= Task objective =
Copy all lines in the data that contain the string "biological".

┄┄┄┄┄┄┄┄┄┄┄┄┄┄┄┄┄┄┄┄

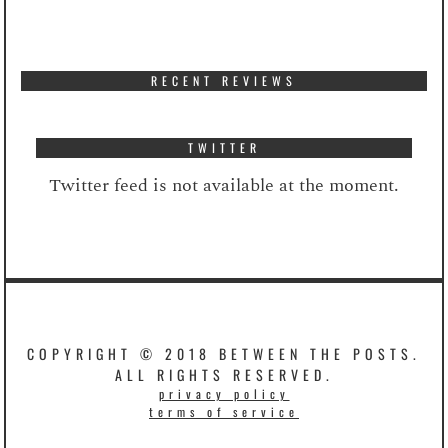
RECENT REVIEWS
TWITTER
Twitter feed is not available at the moment.
COPYRIGHT © 2018 BETWEEN THE POSTS.
ALL RIGHTS RESERVED.
privacy policy
terms of service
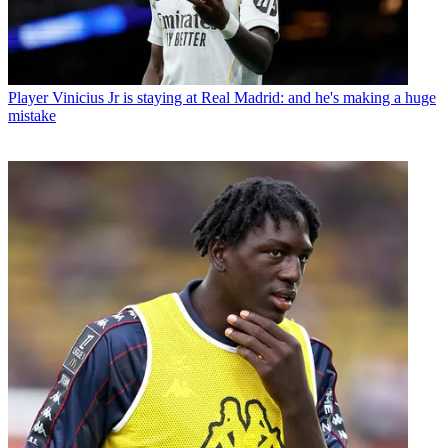
Player
Vinicius Jr is staying at Real Madrid: and he's making a huge
mistake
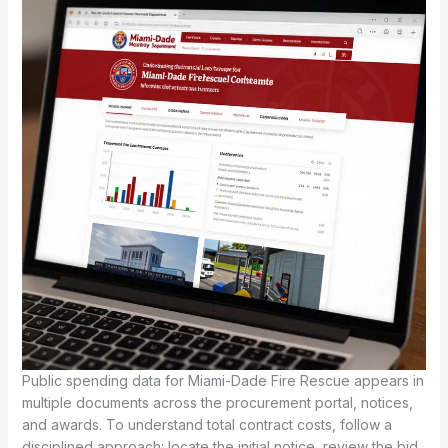
Public spending data for Miami-Dade Fire Rescue appears in
multiple documents across the procurement portal, notices,
and awards. To understand total contract costs, follow a
disciplined approach: locate the initial notice, review the bid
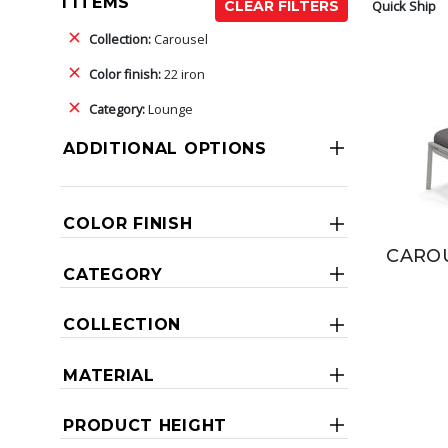
1 ITEMS
Quick Ship
CLEAR FILTERS
Collection:
Carousel
Color finish:
22 iron
Category:
Lounge
ADDITIONAL OPTIONS
COLOR FINISH
CAROU
CATEGORY
COLLECTION
MATERIAL
PRODUCT HEIGHT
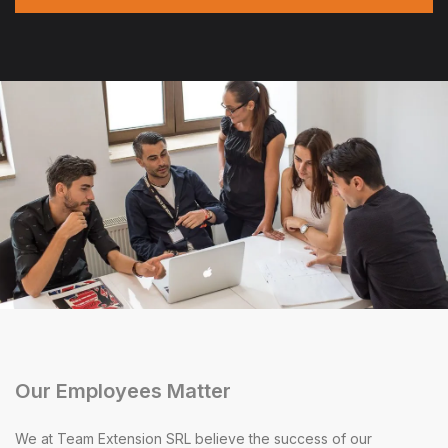
Our Employees Matter
We at Team Extension SRL believe the success of our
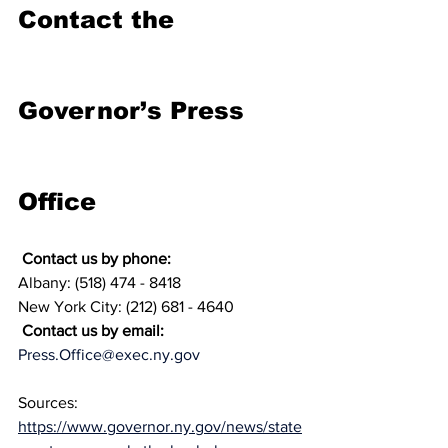
Contact the 
Governor’s Press 
Office
 Contact us by phone:
Albany: (518) 474 - 8418
New York City: (212) 681 - 4640
 Contact us by email:
Press.Office@exec.ny.gov
Sources: 
https://www.governor.ny.gov/news/state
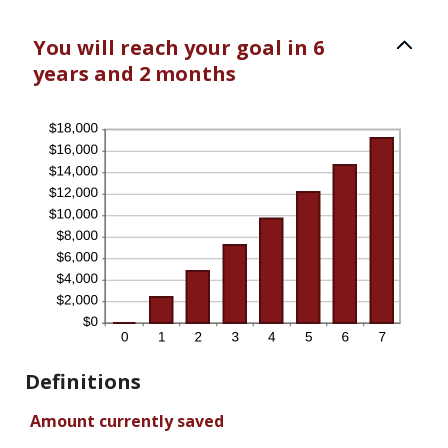
You will reach your goal in 6
years and 2 months
Definitions
Amount currently saved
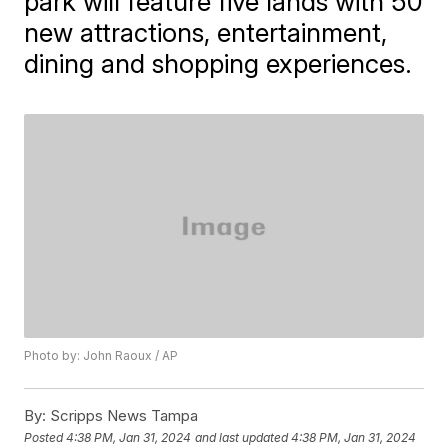
park will feature five lands with 50
new attractions, entertainment,
dining and shopping experiences.
Photo by: John Raoux / AP
By:
Scripps News Tampa
Posted
4:38 PM, Jan 31, 2024
and last updated
4:38 PM, Jan 31, 2024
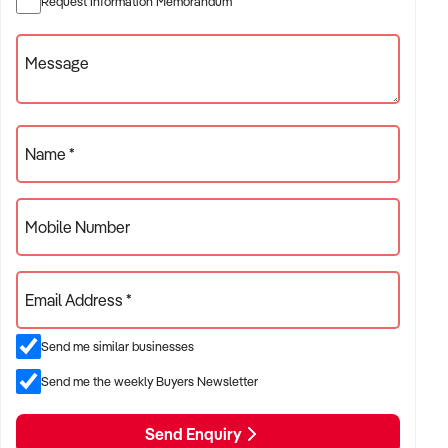
Request Information Memorandum
you wish, and show you how what has made the bakery so
successful over the long term.
Message
Call me today for more information, I'm a local agent so you
can expect personalised service from someone who knows
the local area.
Paul Thompson @realty xxxxx
Name *
Mobile Number
Email Address *
Send me similar businesses
Send me the weekly Buyers Newsletter
Send Enquiry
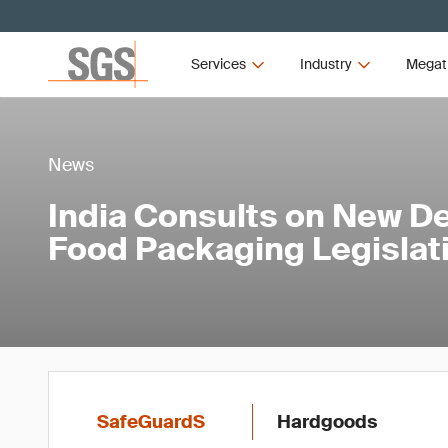
Services
Industry
Megat
News
India Consults on New Def
Food Packaging Legislat
SafeGuardS
Hardgoods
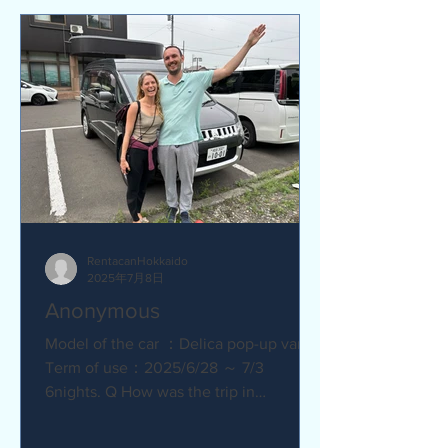
RentacanHokkaido
2025年7月8日
Anonymous
Model of the car ：Delica pop-up van
Term of use：2025/6/28 ～ 7/3
6nights. Q How was the trip in
Hokkaido with Camper van ?
Amazing. YES....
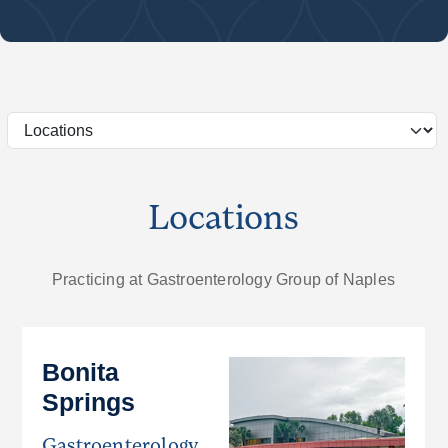
Locations
Practicing at Gastroenterology Group of Naples
Bonita
Springs
Gastroenterology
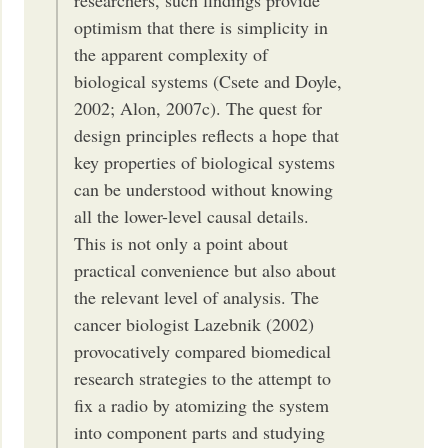
researchers, such findings provide
optimism that there is simplicity in
the apparent complexity of
biological systems (Csete and Doyle,
2002; Alon, 2007c). The quest for
design principles reflects a hope that
key properties of biological systems
can be understood without knowing
all the lower-level causal details.
This is not only a point about
practical convenience but also about
the relevant level of analysis. The
cancer biologist Lazebnik (2002)
provocatively compared biomedical
research strategies to the attempt to
fix a radio by atomizing the system
into component parts and studying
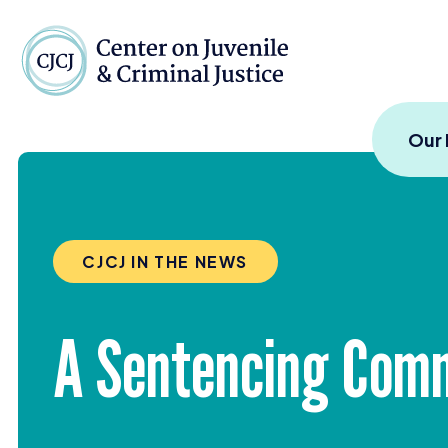
Skip to content
Center on Juvenile and
Our
CJCJ IN THE NEWS
A Sentencing Commi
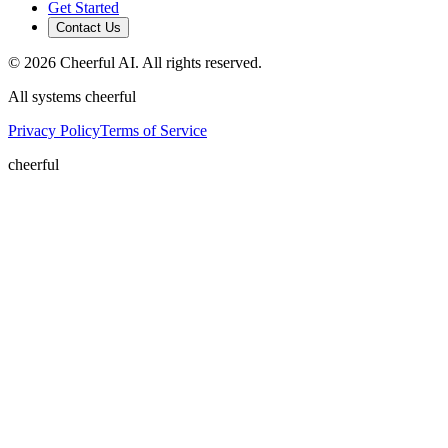
Get Started
Contact Us
©
2026
Cheerful AI. All rights reserved.
All systems cheerful
Privacy Policy
Terms of Service
cheerful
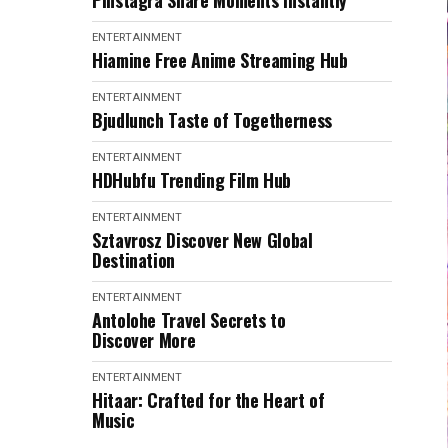
Pinstagra Share Moments Instantly
ENTERTAINMENT
Hiamine Free Anime Streaming Hub
ENTERTAINMENT
Bjudlunch Taste of Togetherness
ENTERTAINMENT
HDHubfu Trending Film Hub
ENTERTAINMENT
Sztavrosz Discover New Global
Destination
ENTERTAINMENT
Antolohe Travel Secrets to
Discover More
ENTERTAINMENT
Hitaar: Crafted for the Heart of
Music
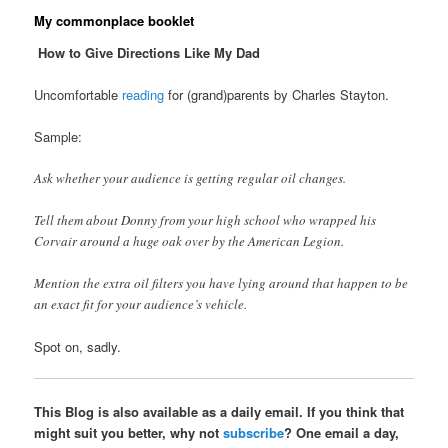
My commonplace booklet
How to Give Directions Like My Dad
Uncomfortable
reading
for (grand)parents by Charles Stayton.
Sample:
Ask whether your audience is getting regular oil changes.
Tell them about Donny from your high school who wrapped his
Corvair around a huge oak over by the American Legion.
Mention the extra oil filters you have lying around that happen to be
an exact fit for your audience’s vehicle.
Spot on, sadly.
This Blog is also available as a daily email. If you think that
might suit you better, why not
subscribe
? One email a day,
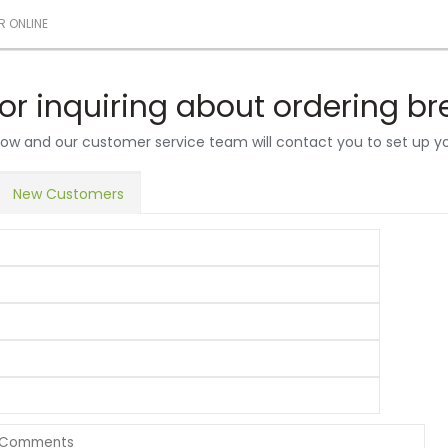
R ONLINE
or inquiring about ordering b
below and our customer service team will contact you to set up y
New Customers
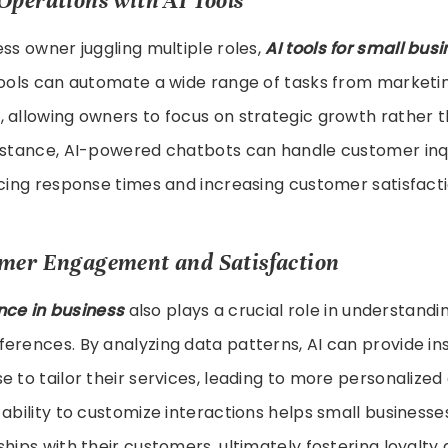
Operations with AI Tools
ess owner juggling multiple roles,
AI tools for small bus
tools can automate a wide range of tasks from marketin
, allowing owners to focus on strategic growth rather
instance, AI-powered chatbots can handle customer inqu
ucing response times and increasing customer satisfacti
omer Engagement and Satisfaction
gence in business
also plays a crucial role in understand
erences. By analyzing data patterns, AI can provide ins
e to tailor their services, leading to more personalize
 ability to customize interactions helps small business
ships with their customers, ultimately fostering loyalty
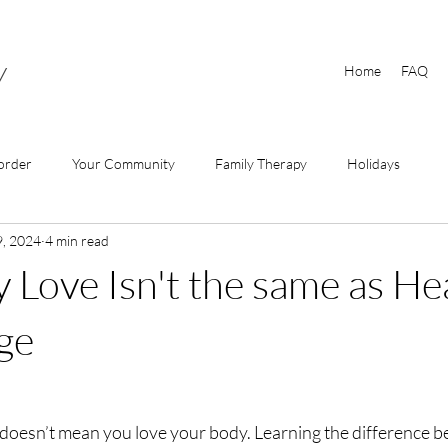
y
Home
FAQ
order
Your Community
Family Therapy
Holidays
9, 2024
4 min read
Love Isn't the same as He
ge
doesn’t mean you love your body. Learning the difference b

┄┄┄┄┄┄┄┄┄┄┄┄┄┄┄┄┄┄┄┄

= Answer below =
biological systems (Csete and Doyle,
key properties of biological systems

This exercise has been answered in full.